This article was written by Molly Clark with the Social Security Administration.  She emailed me and asked if I would share some info on SSA Disability Benefits for parents who have kids with Congenital Heart Defects. Stevie does not receive these benefits, but I feel like if there’s any way I can make the process easier (or even just easier to understand) for people going through what is sure to be overwhelming, I will.  I think the information is useful so I’d like to share it with you.  If you have any questions, feel free to email Molly or myself.

Disability Benefits and Congenital Heart Defects in Children

Parenting a child with a congenital heart defect can be mentally, physically, and financially exhausting. Because congenital heart defects range in severity, one child with a congenital heart defect may only require periodic check-ups while another child with a congenital heart defect may have to undergo invasive surgery and receive ongoing medical treatment.

Depending on the extent of your child’s condition, his or her medical bills can quickly become expensive. Unfortunately, not all families will be able to cover these costs. If you find that you cannot support your child’s medical needs, you may be able to qualify for Social Security Disability (SSD) benefits on his or her behalf. The following article will provide you with the information needed to begin this process.

Childhood Disability

Adult eligibility for disability benefits is based on an individual’s ability to work. Children on the other hand, are evaluated based on their development and on their everyday activities and abilities.

To meet the SSA’s definition of disability, your child must have a physical or mental condition or that causes severe functional limitations and is expected to last at least one year or result in death. If you aren’t sure whether or not your child is disabled by his or her congenital heart defect, consider the following questions:

• Is your child unable to perform many age-appropriate activities?
• Is your child extremely limited by his or her condition?
• Does your child require extensive support in order to perform age-appropriate activities?
• Do your child’s treatments interfere with your child’s daily activities?

Medical Eligibility

In addition to meeting the basic definition of disability, your child must also meet specific medical requirements. These requirements can be found in the SSA’s blue book. The blue book is a list of potentially disabling conditions and medical requirements needed to qualify for benefits. Congenital heart defects fall under section 104.6 of the blue book. This section is titled, Congenital Heart Disease and covers the following conditions:

  • Cyanotic heart disease
  • Secondary pulmonary vascular obstructive disease
  • Symptomatic acyanotic heart disease, with ventricular dysfunction
  • A congenital defect that requires surgery in infancy

It is important to note that infants that require surgery qualify for benefits for a period of at least one year.
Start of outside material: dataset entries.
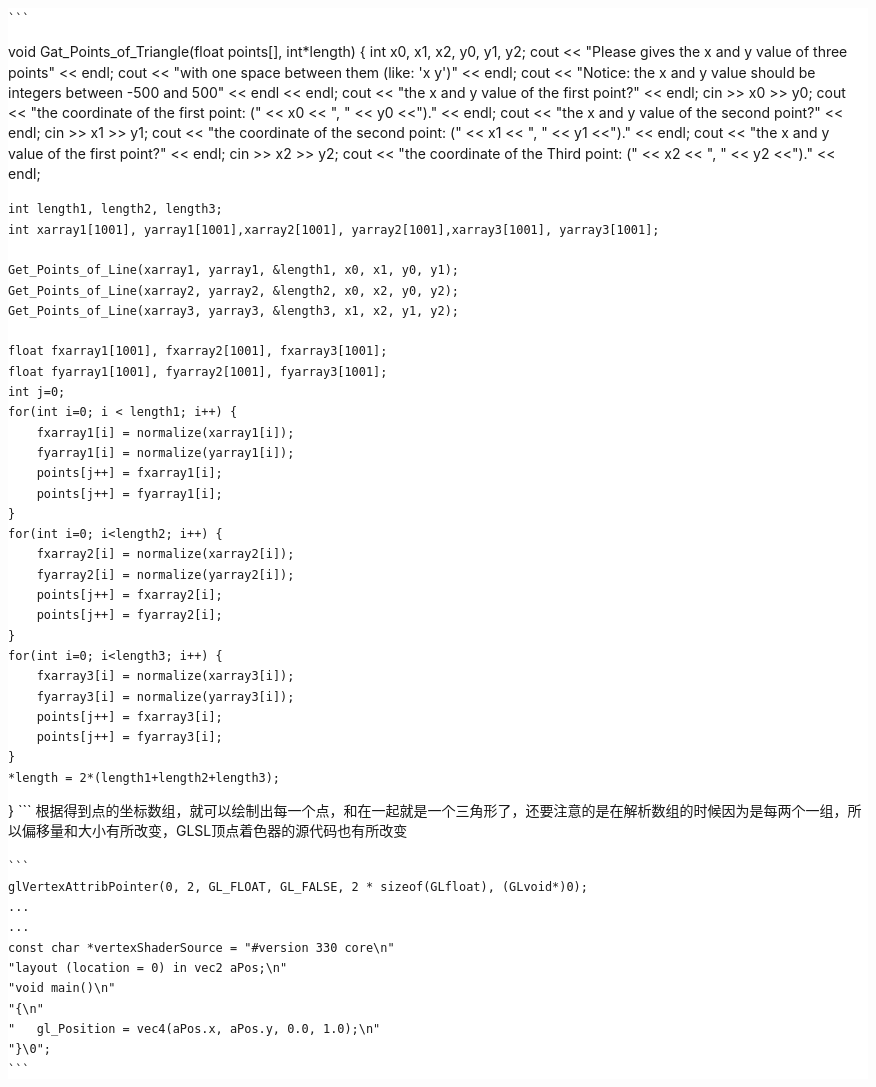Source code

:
 	```
void Gat_Points_of_Triangle(float points[], int*length) {
    int x0, x1, x2, y0, y1, y2;
    cout << "Please gives the x and y value of three points" << endl;
    cout << "with one space between them (like: 'x y')" << endl;
    cout << "Notice: the x and y value should be integers between -500 and 500" << endl << endl;
    cout << "the x and y value of the first point?" << endl;
    cin >> x0 >> y0;
    cout << "the coordinate of the first point: (" << x0 << ", " << y0 <<")." << endl;
    cout << "the x and y value of the second point?" << endl;
    cin >> x1 >> y1;
    cout << "the coordinate of the second point: (" << x1 << ", " << y1 <<")." << endl;
    cout << "the x and y value of the first point?" << endl;
    cin >> x2 >> y2;
    cout << "the coordinate of the Third point: (" << x2 << ", " << y2 <<")." << endl;

    
    int length1, length2, length3;
    int xarray1[1001], yarray1[1001],xarray2[1001], yarray2[1001],xarray3[1001], yarray3[1001];
    
    Get_Points_of_Line(xarray1, yarray1, &length1, x0, x1, y0, y1);
    Get_Points_of_Line(xarray2, yarray2, &length2, x0, x2, y0, y2);
    Get_Points_of_Line(xarray3, yarray3, &length3, x1, x2, y1, y2);
    
    float fxarray1[1001], fxarray2[1001], fxarray3[1001];
    float fyarray1[1001], fyarray2[1001], fyarray3[1001];
    int j=0;
    for(int i=0; i < length1; i++) {
        fxarray1[i] = normalize(xarray1[i]);
        fyarray1[i] = normalize(yarray1[i]);
        points[j++] = fxarray1[i];
        points[j++] = fyarray1[i];
    }
    for(int i=0; i<length2; i++) {
        fxarray2[i] = normalize(xarray2[i]);
        fyarray2[i] = normalize(yarray2[i]);
        points[j++] = fxarray2[i];
        points[j++] = fyarray2[i];
    }
    for(int i=0; i<length3; i++) {
        fxarray3[i] = normalize(xarray3[i]);
        fyarray3[i] = normalize(yarray3[i]);
        points[j++] = fxarray3[i];
        points[j++] = fyarray3[i];
    }
    *length = 2*(length1+length2+length3);
}
	```
	根据得到点的坐标数组，就可以绘制出每一个点，和在一起就是一个三角形了，还要注意的是在解析数组的时候因为是每两个一组，所以偏移量和大小有所改变，GLSL顶点着色器的源代码也有所改变
	
	```
	glVertexAttribPointer(0, 2, GL_FLOAT, GL_FALSE, 2 * sizeof(GLfloat), (GLvoid*)0);
	...
	...
	const char *vertexShaderSource = "#version 330 core\n"
	"layout (location = 0) in vec2 aPos;\n"
	"void main()\n"
	"{\n"
	"   gl_Position = vec4(aPos.x, aPos.y, 0.0, 1.0);\n"
	"}\0";
	```
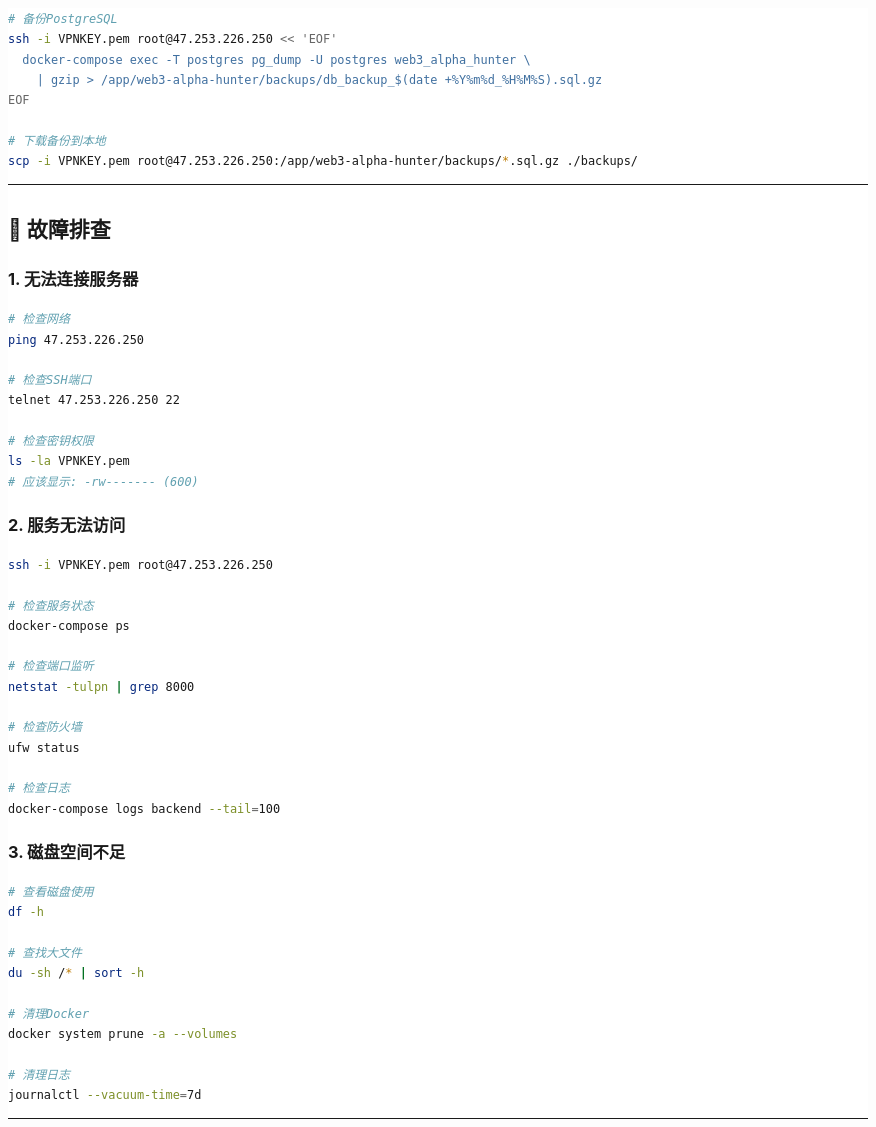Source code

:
 ```bash
# 备份PostgreSQL
ssh -i VPNKEY.pem root@47.253.226.250 << 'EOF'
  docker-compose exec -T postgres pg_dump -U postgres web3_alpha_hunter \
    | gzip > /app/web3-alpha-hunter/backups/db_backup_$(date +%Y%m%d_%H%M%S).sql.gz
EOF

# 下载备份到本地
scp -i VPNKEY.pem root@47.253.226.250:/app/web3-alpha-hunter/backups/*.sql.gz ./backups/
```

---

## 🚨 故障排查

### 1. 无法连接服务器

```bash
# 检查网络
ping 47.253.226.250

# 检查SSH端口
telnet 47.253.226.250 22

# 检查密钥权限
ls -la VPNKEY.pem
# 应该显示: -rw------- (600)
```

### 2. 服务无法访问

```bash
ssh -i VPNKEY.pem root@47.253.226.250

# 检查服务状态
docker-compose ps

# 检查端口监听
netstat -tulpn | grep 8000

# 检查防火墙
ufw status

# 检查日志
docker-compose logs backend --tail=100
```

### 3. 磁盘空间不足

```bash
# 查看磁盘使用
df -h

# 查找大文件
du -sh /* | sort -h

# 清理Docker
docker system prune -a --volumes

# 清理日志
journalctl --vacuum-time=7d
```

---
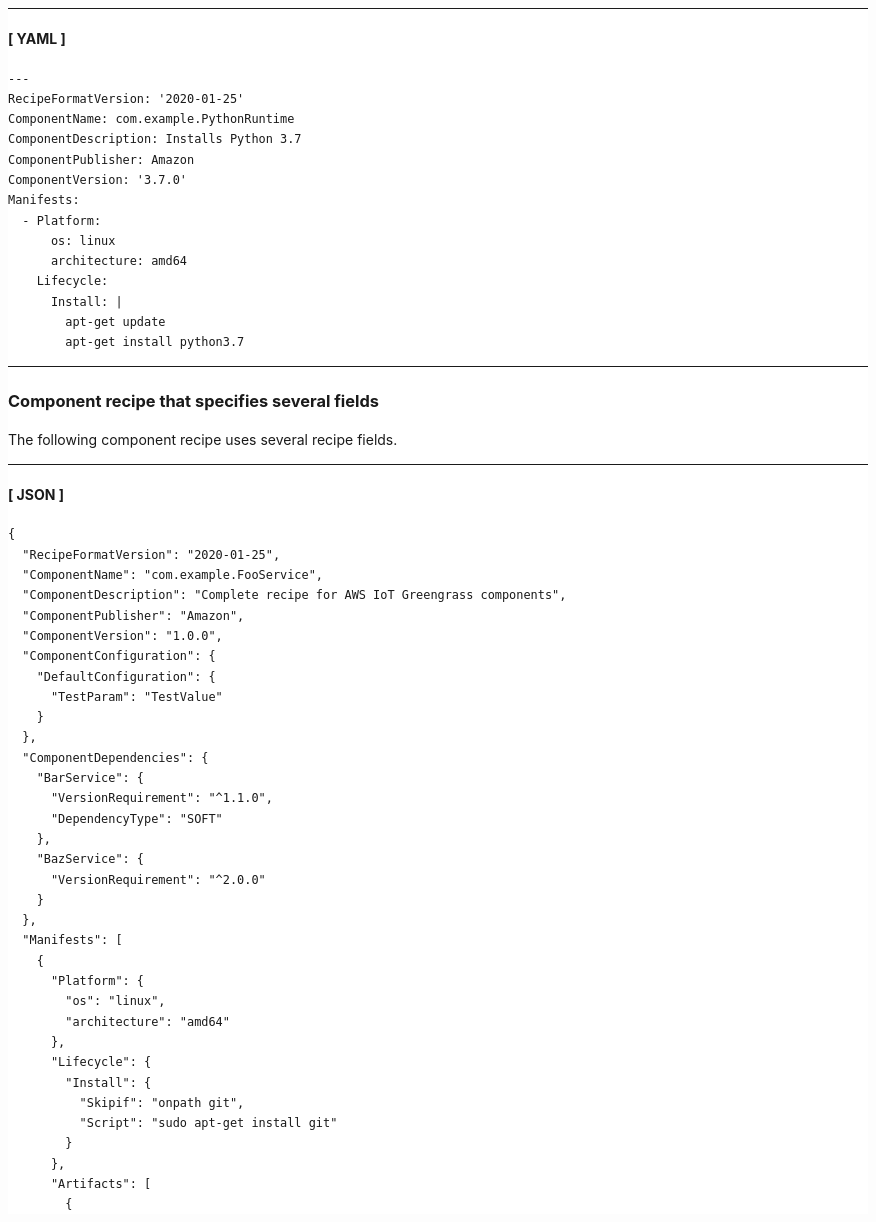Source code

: ------
#### [ YAML ]

```
---
RecipeFormatVersion: '2020-01-25'
ComponentName: com.example.PythonRuntime
ComponentDescription: Installs Python 3.7
ComponentPublisher: Amazon
ComponentVersion: '3.7.0'
Manifests:
  - Platform:
      os: linux
      architecture: amd64
    Lifecycle:
      Install: |
        apt-get update
        apt-get install python3.7
```

------

### Component recipe that specifies several fields<a name="recipe-example-all-fields"></a>

The following component recipe uses several recipe fields\.

------
#### [ JSON ]

```
{
  "RecipeFormatVersion": "2020-01-25",
  "ComponentName": "com.example.FooService",
  "ComponentDescription": "Complete recipe for AWS IoT Greengrass components",
  "ComponentPublisher": "Amazon",
  "ComponentVersion": "1.0.0",
  "ComponentConfiguration": {
    "DefaultConfiguration": {
      "TestParam": "TestValue"
    }
  },
  "ComponentDependencies": {
    "BarService": {
      "VersionRequirement": "^1.1.0",
      "DependencyType": "SOFT"
    },
    "BazService": {
      "VersionRequirement": "^2.0.0"
    }
  },
  "Manifests": [
    {
      "Platform": {
        "os": "linux",
        "architecture": "amd64"
      },
      "Lifecycle": {
        "Install": {
          "Skipif": "onpath git",
          "Script": "sudo apt-get install git"
        }
      },
      "Artifacts": [
        {
```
Their condition will be evaluated on an annual basis to determine if they remain eligible for benefits.

It is also crucial to note that if your child is waiting to receive or has received a heart transplant, he or she automatically meet the medical criteria for receiving SSD benefits. Again, for a year following the transplant surgery, your child remains eligible. Annual re-evaluations of eligibility occur thereafter.

Technical Eligibility

The Social Security Administration offers disability benefits through two separate programs—SSDI and SSI. To qualify for SSDI benefits, applicants must have a thorough employment history and must have made adequate tax contributions. For this reason, children typically only qualify for SSI on their own record.

SSI or Supplemental Security Income is a needs-based benefit program that offers financial assistance to blind, elderly, or disabled individuals who earn very little money. Eligibility for this program is dependent upon strict financial limits. To qualify for SSI, an applicant’s earned income, unearned income, and financial resources will all be evaluated. In the case of a child, a portion of his or her parents’ income will be considered. The process that SSA uses to allocate a parent’s income to a child’s record is called deeming.

The Application Process

To apply for disability benefits for a minor child, you must complete an interview with an SSA representative. This is done by appointment only and is usually completed in your local SSA field office.

To schedule your appointment, contact your local office directly or call the SSA’s main helpline at 1-800-772-1213. It is important that you schedule your interview as soon as possible because the next available appointment may be several months away. While you are waiting to attend your child’s interview, you should review the Child Disability Interview Checklist, and collect all the necessary documents

At your interview, you will be able to complete the Child Disability Report and the Application for SSI. Both of these forms are a required part of the application process. You should fill these out thoroughly, with as much detail as possible. Any missing or incomplete information may result in the denial of your child’s application.

Once you submit your child’s claim, it may be months before you receive a decision. Although your child may be approved after his or her initial interview, you should be prepared for the possibility of a denial. If this happens, do not panic. You can appeal the SSA’s decision within 60 days of receiving your denial letter.

While the application for disability benefits may seem overwhelming, many parents find that benefits help them provide the right care for their child.